> [Assignment] Take the line containing "Unterstützung und Beratung" and every line after it to the end of the data, and write them out exactly as they appear.

========================================================================

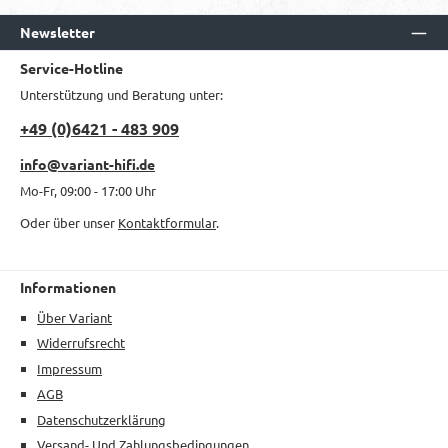
Newsletter
Service-Hotline
Unterstützung und Beratung unter:
+49 (0)6421 - 483 909
info@variant-hifi.de
Mo-Fr, 09:00 - 17:00 Uhr
Oder über unser
Kontaktformular
.
Informationen
Über Variant
Widerrufsrecht
Impressum
AGB
Datenschutzerklärung
Versand- Und Zahlungsbedingungen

========================================================================

> [Problem solution]
Unterstützung und Beratung unter:
+49 (0)6421 - 483 909
info@variant-hifi.de
Mo-Fr, 09:00 - 17:00 Uhr
Oder über unser
Kontaktformular
.
Informationen
Über Variant
Widerrufsrecht
Impressum
AGB
Datenschutzerklärung
Versand- Und Zahlungsbedingungen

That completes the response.